Not long after I got there, the second oldest person invited to the party, a co-worker named Maryann, arrived with her husband and her three teenage children. They had brought a keg of beer and the two adults set it up in the kitchen while I was cleaning the place. Eventually, the place was ready. Delphine never thanked me and never seemed comfortable with my efforts, less concerned with the needs of the party than with her reputation as a hostess. By the time, the other birthday girl, a blond southern girl named Alyson, showed up, with some other co-workers, the place was ready for a party and Alyson never knew about my efforts.

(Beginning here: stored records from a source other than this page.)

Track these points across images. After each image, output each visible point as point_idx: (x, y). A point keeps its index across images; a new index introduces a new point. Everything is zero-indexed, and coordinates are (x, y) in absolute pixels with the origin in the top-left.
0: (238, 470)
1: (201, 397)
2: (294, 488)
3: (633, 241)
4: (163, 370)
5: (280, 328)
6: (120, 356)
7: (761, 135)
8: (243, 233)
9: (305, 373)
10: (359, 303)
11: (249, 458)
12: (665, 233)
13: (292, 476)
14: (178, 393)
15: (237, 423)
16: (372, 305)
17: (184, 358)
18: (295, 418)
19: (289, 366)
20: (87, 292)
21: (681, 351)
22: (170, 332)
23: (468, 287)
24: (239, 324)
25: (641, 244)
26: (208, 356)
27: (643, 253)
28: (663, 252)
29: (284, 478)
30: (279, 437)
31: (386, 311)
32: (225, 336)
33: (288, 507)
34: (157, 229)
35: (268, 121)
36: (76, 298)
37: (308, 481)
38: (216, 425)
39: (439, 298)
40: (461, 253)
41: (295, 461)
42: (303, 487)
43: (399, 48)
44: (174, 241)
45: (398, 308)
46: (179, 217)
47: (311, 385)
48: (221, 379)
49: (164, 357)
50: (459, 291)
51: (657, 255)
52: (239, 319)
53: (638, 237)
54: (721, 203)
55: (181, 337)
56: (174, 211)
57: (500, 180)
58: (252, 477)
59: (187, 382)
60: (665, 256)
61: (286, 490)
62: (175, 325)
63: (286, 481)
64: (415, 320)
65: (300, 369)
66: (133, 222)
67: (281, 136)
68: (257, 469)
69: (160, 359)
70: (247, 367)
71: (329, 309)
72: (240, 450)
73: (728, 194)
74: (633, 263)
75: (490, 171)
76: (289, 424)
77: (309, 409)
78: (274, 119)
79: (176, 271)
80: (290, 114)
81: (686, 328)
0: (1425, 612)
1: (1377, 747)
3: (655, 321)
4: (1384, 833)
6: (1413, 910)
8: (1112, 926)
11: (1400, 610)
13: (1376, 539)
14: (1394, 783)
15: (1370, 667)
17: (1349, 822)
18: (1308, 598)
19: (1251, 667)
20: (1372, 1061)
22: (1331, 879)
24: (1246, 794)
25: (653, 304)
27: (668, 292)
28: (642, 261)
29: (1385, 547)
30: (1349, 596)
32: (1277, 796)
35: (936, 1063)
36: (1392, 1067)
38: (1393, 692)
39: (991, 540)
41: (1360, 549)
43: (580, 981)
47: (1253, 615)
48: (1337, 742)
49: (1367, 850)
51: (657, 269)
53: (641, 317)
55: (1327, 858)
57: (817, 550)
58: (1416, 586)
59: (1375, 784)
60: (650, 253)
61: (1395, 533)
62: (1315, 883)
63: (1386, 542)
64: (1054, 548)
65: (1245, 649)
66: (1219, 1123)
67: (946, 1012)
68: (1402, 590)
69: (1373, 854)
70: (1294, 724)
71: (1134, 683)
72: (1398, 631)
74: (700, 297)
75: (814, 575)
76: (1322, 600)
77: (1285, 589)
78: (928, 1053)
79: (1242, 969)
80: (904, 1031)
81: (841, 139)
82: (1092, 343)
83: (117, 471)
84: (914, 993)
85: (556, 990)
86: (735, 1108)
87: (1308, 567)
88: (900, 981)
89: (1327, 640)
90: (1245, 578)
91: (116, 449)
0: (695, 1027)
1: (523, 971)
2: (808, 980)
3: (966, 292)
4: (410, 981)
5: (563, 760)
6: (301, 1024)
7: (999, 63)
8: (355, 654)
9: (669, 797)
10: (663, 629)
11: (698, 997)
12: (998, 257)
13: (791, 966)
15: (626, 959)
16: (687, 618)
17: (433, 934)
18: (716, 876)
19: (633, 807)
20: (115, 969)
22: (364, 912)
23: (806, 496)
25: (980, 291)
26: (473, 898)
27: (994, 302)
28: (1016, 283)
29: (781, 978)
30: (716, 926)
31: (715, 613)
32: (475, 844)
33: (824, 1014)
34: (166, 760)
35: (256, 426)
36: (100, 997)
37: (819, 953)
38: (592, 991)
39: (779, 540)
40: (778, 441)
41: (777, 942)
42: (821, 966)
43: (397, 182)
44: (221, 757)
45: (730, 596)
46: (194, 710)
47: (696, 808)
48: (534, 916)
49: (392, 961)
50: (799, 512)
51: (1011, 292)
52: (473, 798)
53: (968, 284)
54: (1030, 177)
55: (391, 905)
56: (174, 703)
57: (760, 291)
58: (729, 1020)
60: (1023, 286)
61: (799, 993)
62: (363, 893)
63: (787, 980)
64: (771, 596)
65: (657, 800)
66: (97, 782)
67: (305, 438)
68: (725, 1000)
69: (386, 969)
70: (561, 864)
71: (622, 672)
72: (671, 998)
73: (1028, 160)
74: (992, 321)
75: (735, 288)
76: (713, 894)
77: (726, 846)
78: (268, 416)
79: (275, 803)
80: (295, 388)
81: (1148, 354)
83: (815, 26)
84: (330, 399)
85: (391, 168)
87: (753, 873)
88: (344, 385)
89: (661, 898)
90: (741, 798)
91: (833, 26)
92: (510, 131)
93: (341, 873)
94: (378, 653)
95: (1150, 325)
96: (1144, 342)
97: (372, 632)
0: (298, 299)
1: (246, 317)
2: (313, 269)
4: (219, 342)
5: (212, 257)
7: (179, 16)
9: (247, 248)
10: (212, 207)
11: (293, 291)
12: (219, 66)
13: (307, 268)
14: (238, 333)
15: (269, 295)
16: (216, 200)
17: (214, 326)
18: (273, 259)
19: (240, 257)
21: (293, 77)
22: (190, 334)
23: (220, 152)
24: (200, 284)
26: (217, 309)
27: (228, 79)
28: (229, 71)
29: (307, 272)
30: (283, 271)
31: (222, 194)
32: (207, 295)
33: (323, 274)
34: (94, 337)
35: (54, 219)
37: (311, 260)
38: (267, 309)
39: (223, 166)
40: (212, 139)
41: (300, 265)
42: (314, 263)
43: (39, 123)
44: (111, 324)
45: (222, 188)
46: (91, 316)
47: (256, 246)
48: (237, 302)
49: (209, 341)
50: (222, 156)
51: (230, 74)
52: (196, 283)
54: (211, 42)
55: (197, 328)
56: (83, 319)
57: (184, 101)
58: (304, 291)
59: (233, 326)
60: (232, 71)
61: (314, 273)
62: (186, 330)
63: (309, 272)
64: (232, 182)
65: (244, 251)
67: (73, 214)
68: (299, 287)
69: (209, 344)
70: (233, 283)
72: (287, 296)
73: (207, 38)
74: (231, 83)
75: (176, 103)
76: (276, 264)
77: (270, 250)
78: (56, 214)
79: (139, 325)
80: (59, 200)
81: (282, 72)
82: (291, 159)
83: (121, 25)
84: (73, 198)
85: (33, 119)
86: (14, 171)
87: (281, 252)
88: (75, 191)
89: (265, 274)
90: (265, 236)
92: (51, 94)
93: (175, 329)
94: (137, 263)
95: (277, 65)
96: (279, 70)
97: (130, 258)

Gradually, a crowd formed, consisting about equally of other co-workers and Brooklyn College students. Unlike the parties I attended when I was that age, the vices of choice were cigarettes and alcohol, the kinds of things MY parents would have indulged in at parties when they were that age. When it got late enough for me to leave, my plan was not to take the subway and go home but to get a cab and go to my daughter’s place a neighborhood away (Clinton Hill, I think) and sleep there for the night and then take the subway from there in the morning. (I don’t like to be on the subway in the middle of the night unless I have to. I hate the long waits.) I got the number of a car service in the neighborhood, called it and was soon headed to my daughter’s place. Luckily, she was still up and set me up in a room that served the purpose of being a guest room. In the morning, I didn’t even try to make a cup of coffee or a light breakfast in my daughter’s kitchen. I simply got on the G train, another little-used line, and transferred to another line that would get me into Manhattan, where I got off in the vicinity of St. Mark’s Place and had breakfast somewhere before heading into Kim’s Video to look for Bollywood films (a kick I was on at that time). I didn’t find anything I wanted in the Bollywood section, but I did purchase a VHS tape from the “Rurouni Kenshin” anime series.

And that, boys and girls, was the only time I ever took the L train. So, if you’re having a party and don’t want to clean up the place yourself beforehand, just invite me and the job will be taken care of.